I wrote the following as an email to web service client a while back, and I thought it might be helpful for other small businesses. (And for admins who are ready to suggest similar changes to their clients.)

Oh, and today is World Password Day.


It’s a good time to review some minor changes to accessing everything. First, I cannot overemphasize the great importance of protecting the Example.com domain name. Simple mistakes could result in ownership being lost completely and having to re-identify the business with a different domain name. Recovering the domain name could take weeks or months of downtime, if it’s possible at all. Second, access to DNS records can redirect everything under the domain name: it can allow what’s shown at the www.example.com URL to be replaced entirely and it can hijack all access to all email sent to and from *@example.com.

Fortunately, the solution is easy with these best practices:

  1. For account access, never use an email address that multiple people have access to. Instead, create multiple accounts each assigned to a single person that can access the resource. i.e. stop using info@example.com for access to any account, but certainly not the domain registration account. When this practice is followed, there’s no longer a need to share passwords.

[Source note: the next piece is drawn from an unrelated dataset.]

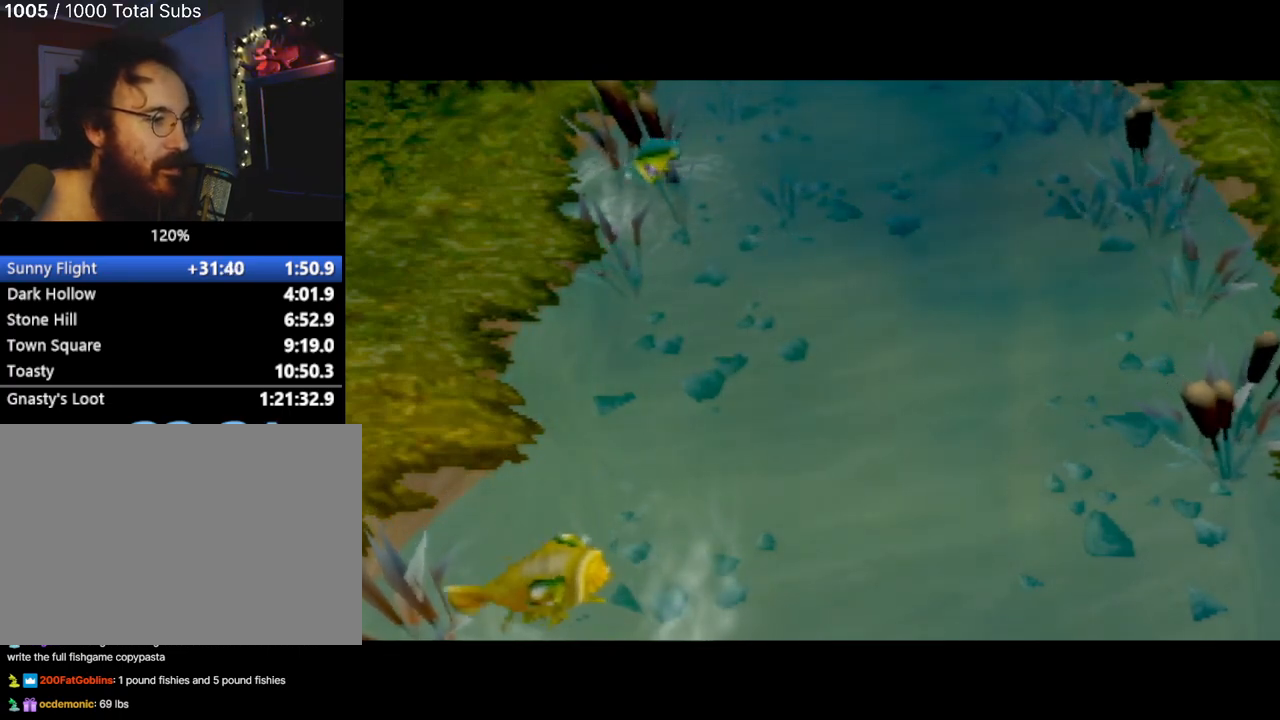
{"buttons": ["CROSS"], "left_stick": "center", "events": [[17, "L2", "down"], [84, "CROSS", "down"], [134, "L2", "up"], [151, "CROSS", "up"], [217, "L2", "down"], [234, "CROSS", "down"], [317, "CROSS", "up"], [317, "L2", "up"], [417, "CROSS", "down"]]}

  2. For managing domain names (registration and DNS), don’t use an email address with the same domain name that you’re managing. If the domain name service has a problem, those email addresses could stop working and you’ll essentially be trying to pick yourself up by your bootstraps. i.e. I don’t use daniel@danielnorton.com for managing my danielnorton.com domain name. Instead, I use a highly reliable email address with a different domain not managed by the same registrar (a Gmail account).

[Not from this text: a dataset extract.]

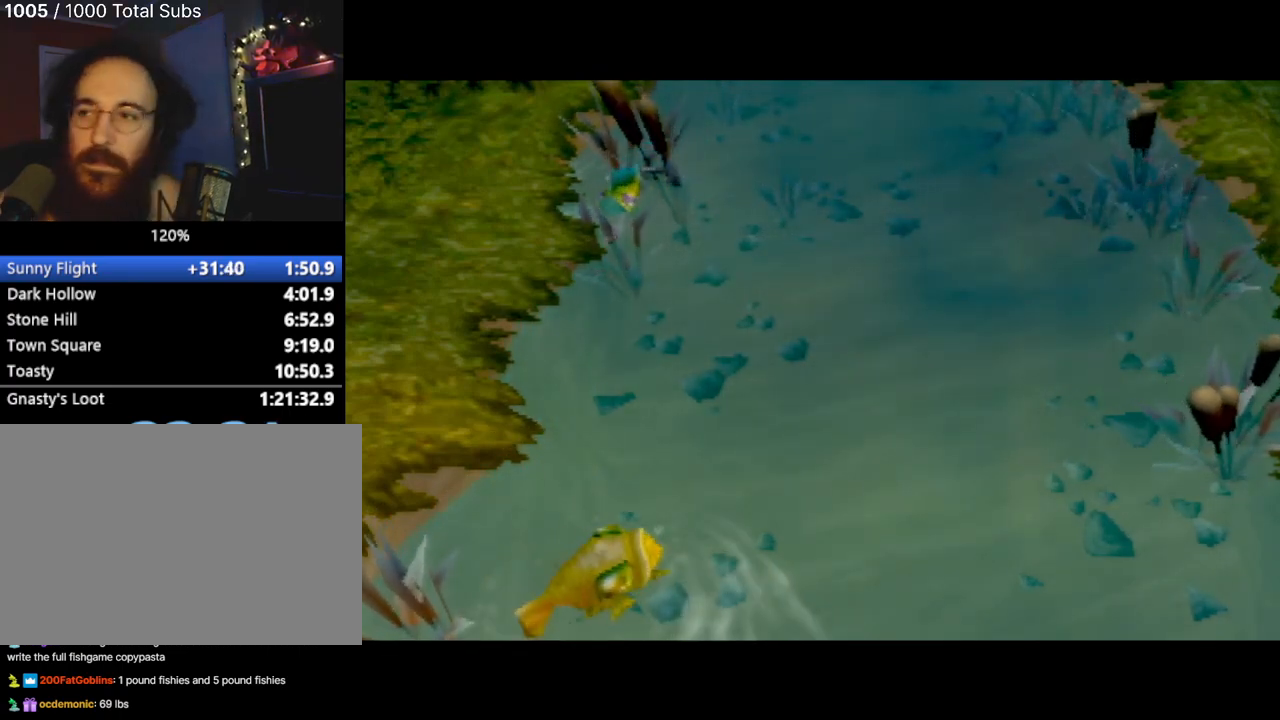
{"buttons": [], "left_stick": "center", "events": [[33, "CROSS", "up"]]}
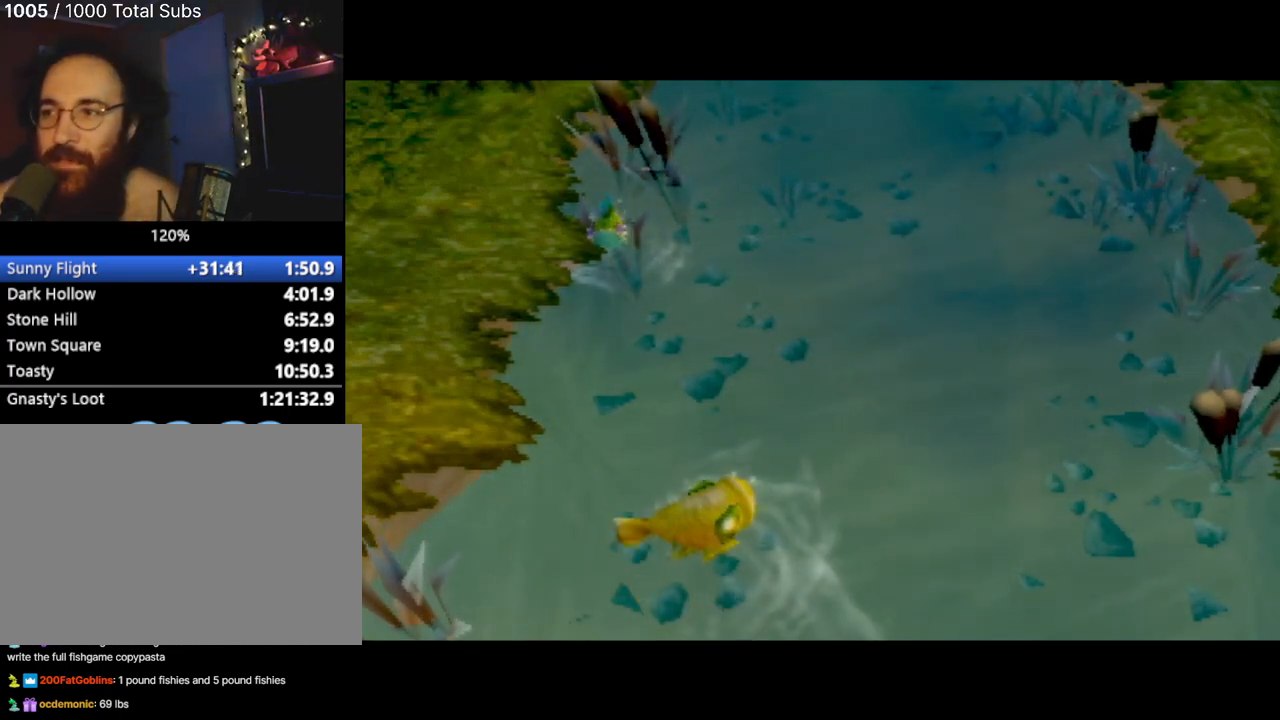
{"buttons": [], "left_stick": "center", "events": []}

  3. Set up two-factor authentication (2FA) wherever possible, ideally using an authenticator app, but SMS authentication is better than nothing. (I use a hardware key for my Amazon servers AWS account.)

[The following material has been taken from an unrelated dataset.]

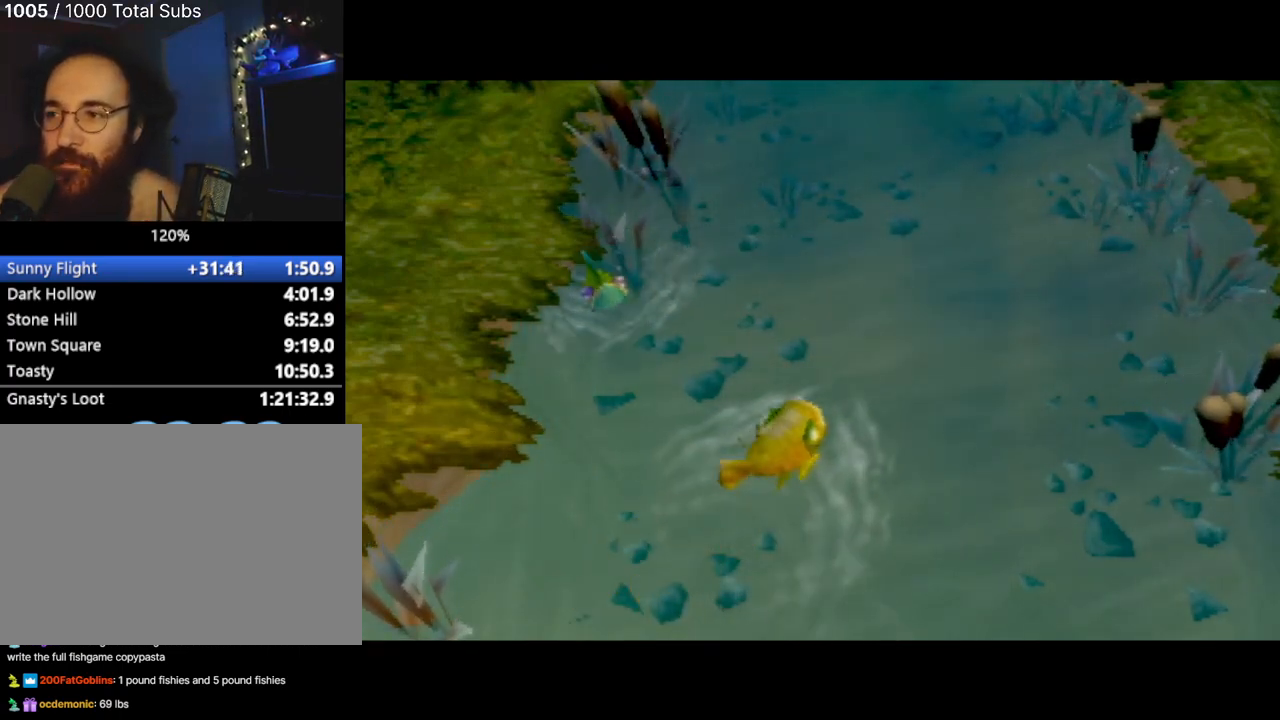
{"buttons": [], "left_stick": "center", "events": []}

  4. Use secure passwords (none of this “abc123” stuff) and manage your multiple accounts with a secure password manager. (I use LastPass for most things, and there are other good ones.1)

To help you easily carry this out, when you can (the sooner the better), if you give me (at least) two email addresses not at @example.com, I’ll add them to the domain registration account and remove info@example.com. (These addresses don’t need to be publicly visible to anyone.) I can give both email addresses full access and let each person set up two-factor authentication for each new user account.

Once those addresses are set up, I’ll remove the info@example.com user (email to and from that address will still work fine), I’ll never need full access again, and I’ll be able to make any DNS changes from my own, more restricted user account.


I welcome your comments on the related Twitter post.

  1. I use a super-duper secret offline password manager for domain registration accounts.